- [BRIEF]
In the records below, find the line holding "70: (340, 110, 5.87)" and the line holding "92: (343, 150, 5.89)". Set down both, with every line between them, exactly.

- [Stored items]
--------------------------------

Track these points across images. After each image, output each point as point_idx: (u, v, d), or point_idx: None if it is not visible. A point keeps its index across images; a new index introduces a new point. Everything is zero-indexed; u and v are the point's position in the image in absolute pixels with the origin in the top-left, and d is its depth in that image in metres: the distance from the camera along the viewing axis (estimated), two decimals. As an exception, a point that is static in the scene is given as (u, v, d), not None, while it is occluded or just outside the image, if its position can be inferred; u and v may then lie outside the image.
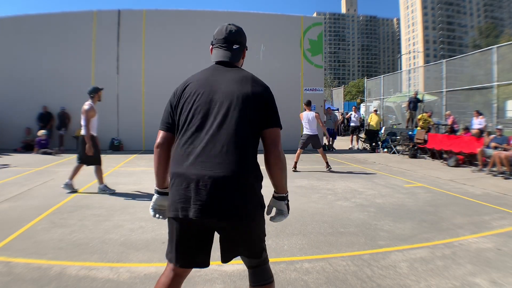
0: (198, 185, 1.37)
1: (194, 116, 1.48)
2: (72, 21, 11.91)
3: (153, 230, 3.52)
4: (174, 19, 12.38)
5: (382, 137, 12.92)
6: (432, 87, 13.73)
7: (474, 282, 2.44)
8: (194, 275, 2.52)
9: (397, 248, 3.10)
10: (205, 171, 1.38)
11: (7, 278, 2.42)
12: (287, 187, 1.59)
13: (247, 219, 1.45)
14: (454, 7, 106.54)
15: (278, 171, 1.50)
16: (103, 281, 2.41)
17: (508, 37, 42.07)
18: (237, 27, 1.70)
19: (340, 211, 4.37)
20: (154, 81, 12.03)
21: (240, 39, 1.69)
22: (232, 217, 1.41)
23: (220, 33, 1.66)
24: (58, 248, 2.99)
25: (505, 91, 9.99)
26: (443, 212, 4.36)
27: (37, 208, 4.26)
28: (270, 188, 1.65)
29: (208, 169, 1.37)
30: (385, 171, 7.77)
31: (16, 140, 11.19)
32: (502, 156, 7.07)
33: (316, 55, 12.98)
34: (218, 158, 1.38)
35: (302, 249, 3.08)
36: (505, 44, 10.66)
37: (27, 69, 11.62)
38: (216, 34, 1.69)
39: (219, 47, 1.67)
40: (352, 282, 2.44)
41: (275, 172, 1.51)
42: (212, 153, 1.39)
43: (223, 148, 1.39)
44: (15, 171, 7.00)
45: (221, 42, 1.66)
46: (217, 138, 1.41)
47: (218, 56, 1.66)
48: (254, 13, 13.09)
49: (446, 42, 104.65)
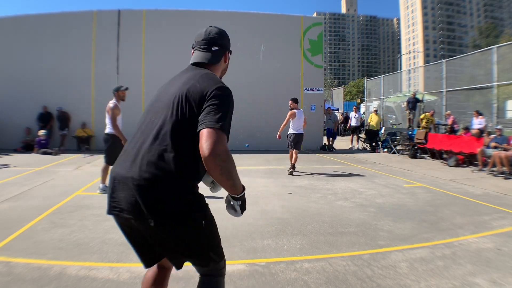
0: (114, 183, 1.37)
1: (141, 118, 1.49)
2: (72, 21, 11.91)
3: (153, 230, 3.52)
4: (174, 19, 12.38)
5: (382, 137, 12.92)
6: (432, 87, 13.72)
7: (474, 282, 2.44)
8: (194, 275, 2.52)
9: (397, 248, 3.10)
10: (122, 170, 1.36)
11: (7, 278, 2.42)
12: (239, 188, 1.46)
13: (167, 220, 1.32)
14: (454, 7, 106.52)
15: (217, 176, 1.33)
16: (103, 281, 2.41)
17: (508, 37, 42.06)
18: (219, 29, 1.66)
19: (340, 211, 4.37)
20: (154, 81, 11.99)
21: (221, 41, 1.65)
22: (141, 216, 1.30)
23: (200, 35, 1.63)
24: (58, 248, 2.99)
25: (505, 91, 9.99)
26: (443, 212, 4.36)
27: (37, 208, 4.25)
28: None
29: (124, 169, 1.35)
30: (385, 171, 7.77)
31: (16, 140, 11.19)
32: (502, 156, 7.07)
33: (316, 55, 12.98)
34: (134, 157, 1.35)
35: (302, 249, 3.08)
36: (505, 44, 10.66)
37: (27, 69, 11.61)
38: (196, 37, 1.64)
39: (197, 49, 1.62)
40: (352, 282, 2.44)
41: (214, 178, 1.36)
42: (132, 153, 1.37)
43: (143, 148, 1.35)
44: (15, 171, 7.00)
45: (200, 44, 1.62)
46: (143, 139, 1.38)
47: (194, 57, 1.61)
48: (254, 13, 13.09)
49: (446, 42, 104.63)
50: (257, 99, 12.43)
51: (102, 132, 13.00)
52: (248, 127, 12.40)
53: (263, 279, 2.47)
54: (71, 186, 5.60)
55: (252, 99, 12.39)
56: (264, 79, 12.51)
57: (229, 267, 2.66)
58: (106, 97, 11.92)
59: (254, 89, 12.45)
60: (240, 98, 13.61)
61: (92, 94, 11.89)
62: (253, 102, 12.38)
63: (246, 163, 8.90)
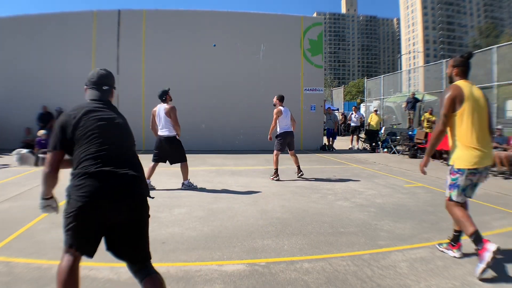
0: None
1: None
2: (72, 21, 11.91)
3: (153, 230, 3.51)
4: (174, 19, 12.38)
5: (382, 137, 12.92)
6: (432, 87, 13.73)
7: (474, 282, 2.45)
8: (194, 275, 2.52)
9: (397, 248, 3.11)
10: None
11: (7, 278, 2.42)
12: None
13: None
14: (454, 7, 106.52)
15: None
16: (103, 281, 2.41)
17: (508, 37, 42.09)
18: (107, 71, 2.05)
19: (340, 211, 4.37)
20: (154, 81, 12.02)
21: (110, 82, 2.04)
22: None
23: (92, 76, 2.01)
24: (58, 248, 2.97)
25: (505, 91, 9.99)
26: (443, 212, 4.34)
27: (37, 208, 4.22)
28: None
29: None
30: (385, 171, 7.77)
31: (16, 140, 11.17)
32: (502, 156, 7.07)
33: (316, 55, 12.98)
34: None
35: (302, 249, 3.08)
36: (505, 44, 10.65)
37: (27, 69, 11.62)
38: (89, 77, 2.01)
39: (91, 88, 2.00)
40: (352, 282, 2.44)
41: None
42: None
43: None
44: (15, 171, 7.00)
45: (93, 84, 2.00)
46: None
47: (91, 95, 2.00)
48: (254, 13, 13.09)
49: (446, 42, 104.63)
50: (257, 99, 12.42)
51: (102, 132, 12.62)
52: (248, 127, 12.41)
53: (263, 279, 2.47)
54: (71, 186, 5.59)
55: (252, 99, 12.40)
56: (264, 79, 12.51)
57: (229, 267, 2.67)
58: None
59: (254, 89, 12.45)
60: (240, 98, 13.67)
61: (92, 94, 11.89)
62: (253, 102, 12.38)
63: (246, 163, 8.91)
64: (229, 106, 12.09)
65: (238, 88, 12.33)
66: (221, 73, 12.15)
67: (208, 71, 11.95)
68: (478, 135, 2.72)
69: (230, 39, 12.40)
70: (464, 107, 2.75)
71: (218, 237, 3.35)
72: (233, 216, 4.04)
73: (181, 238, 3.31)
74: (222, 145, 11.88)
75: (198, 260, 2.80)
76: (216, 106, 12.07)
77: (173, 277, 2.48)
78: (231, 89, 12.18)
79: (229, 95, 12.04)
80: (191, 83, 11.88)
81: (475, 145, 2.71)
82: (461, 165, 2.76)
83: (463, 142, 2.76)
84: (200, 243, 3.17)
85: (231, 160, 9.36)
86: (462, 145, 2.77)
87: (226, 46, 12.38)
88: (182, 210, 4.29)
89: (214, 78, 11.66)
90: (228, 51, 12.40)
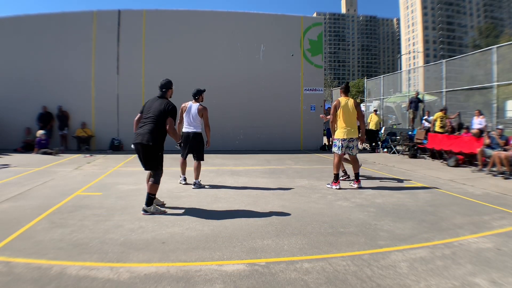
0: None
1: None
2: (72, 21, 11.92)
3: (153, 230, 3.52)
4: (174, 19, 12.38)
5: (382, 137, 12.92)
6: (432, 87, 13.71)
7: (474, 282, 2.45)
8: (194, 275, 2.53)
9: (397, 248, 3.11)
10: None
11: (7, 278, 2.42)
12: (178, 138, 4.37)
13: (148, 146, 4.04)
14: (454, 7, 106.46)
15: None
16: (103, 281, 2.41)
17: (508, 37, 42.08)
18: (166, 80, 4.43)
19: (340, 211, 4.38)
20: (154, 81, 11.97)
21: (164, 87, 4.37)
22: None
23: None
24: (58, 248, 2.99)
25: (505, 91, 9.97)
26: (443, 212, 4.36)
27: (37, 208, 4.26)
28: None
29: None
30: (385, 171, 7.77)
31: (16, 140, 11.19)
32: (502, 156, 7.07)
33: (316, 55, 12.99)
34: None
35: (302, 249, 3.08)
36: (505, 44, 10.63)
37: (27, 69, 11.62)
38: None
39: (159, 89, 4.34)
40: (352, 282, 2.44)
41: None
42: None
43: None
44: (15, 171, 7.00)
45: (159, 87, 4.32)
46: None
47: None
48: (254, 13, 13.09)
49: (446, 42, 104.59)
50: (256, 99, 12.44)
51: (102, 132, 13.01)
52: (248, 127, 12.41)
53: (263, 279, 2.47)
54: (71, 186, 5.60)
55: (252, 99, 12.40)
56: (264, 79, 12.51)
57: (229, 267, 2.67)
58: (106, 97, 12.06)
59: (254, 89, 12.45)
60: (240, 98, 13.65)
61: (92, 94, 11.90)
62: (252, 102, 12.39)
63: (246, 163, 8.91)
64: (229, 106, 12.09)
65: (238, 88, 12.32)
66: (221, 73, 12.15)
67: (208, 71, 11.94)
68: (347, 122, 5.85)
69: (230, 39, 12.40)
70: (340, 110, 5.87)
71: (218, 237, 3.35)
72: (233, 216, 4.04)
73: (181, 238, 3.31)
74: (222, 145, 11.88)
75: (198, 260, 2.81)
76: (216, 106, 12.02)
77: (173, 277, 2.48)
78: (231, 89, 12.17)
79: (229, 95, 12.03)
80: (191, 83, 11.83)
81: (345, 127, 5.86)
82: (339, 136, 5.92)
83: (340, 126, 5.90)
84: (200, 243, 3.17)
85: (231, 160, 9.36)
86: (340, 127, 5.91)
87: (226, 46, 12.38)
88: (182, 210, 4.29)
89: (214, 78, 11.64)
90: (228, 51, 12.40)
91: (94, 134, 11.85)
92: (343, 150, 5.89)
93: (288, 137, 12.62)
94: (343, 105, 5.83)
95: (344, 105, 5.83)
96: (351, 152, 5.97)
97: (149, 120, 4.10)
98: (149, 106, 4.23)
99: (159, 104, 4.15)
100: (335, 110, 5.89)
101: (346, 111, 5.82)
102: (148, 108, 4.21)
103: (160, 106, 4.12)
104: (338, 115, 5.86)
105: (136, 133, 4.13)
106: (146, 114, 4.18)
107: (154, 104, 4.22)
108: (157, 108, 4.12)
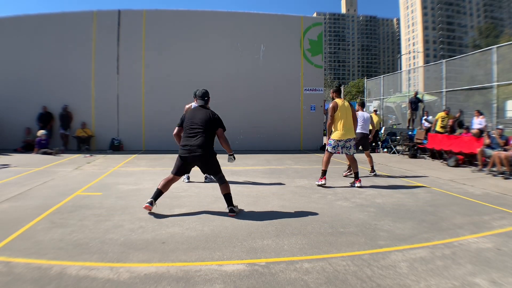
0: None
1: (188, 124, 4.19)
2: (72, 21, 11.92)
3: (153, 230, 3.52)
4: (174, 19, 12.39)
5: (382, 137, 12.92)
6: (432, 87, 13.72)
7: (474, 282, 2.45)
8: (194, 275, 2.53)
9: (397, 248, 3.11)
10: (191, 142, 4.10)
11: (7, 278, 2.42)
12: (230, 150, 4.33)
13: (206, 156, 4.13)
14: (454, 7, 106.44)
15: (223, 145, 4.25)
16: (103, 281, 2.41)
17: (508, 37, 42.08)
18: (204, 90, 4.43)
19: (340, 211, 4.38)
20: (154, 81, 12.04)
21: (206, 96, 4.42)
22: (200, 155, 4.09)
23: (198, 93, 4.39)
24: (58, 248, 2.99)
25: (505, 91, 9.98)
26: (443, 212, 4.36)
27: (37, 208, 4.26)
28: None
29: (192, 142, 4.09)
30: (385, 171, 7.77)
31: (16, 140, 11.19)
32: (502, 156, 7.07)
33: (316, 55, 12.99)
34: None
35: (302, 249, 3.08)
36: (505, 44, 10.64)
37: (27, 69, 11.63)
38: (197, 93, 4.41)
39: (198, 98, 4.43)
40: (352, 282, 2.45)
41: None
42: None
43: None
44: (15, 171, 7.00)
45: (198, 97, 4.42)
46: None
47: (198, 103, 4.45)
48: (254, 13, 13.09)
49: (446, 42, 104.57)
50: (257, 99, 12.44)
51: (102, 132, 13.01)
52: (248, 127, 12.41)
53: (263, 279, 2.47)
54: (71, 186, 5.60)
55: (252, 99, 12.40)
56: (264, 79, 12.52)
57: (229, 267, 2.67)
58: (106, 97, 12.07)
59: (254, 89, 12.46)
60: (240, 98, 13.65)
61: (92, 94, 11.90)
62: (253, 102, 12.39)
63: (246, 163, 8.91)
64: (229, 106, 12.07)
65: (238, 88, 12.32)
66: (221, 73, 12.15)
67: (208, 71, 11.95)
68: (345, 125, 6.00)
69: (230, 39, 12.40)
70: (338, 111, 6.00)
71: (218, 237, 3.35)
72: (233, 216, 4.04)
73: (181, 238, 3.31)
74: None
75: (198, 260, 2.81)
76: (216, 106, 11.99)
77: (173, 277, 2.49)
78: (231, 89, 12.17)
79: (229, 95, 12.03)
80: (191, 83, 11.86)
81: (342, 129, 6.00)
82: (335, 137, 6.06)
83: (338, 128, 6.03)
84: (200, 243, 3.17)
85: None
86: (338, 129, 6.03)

--------------------------------

- [THE COMPLETED TASK]
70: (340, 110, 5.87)
71: (218, 237, 3.35)
72: (233, 216, 4.04)
73: (181, 238, 3.31)
74: (222, 145, 11.88)
75: (198, 260, 2.81)
76: (216, 106, 12.02)
77: (173, 277, 2.48)
78: (231, 89, 12.17)
79: (229, 95, 12.03)
80: (191, 83, 11.83)
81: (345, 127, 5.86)
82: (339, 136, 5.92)
83: (340, 126, 5.90)
84: (200, 243, 3.17)
85: (231, 160, 9.36)
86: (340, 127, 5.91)
87: (226, 46, 12.38)
88: (182, 210, 4.29)
89: (214, 78, 11.64)
90: (228, 51, 12.40)
91: (94, 134, 11.85)
92: (343, 150, 5.89)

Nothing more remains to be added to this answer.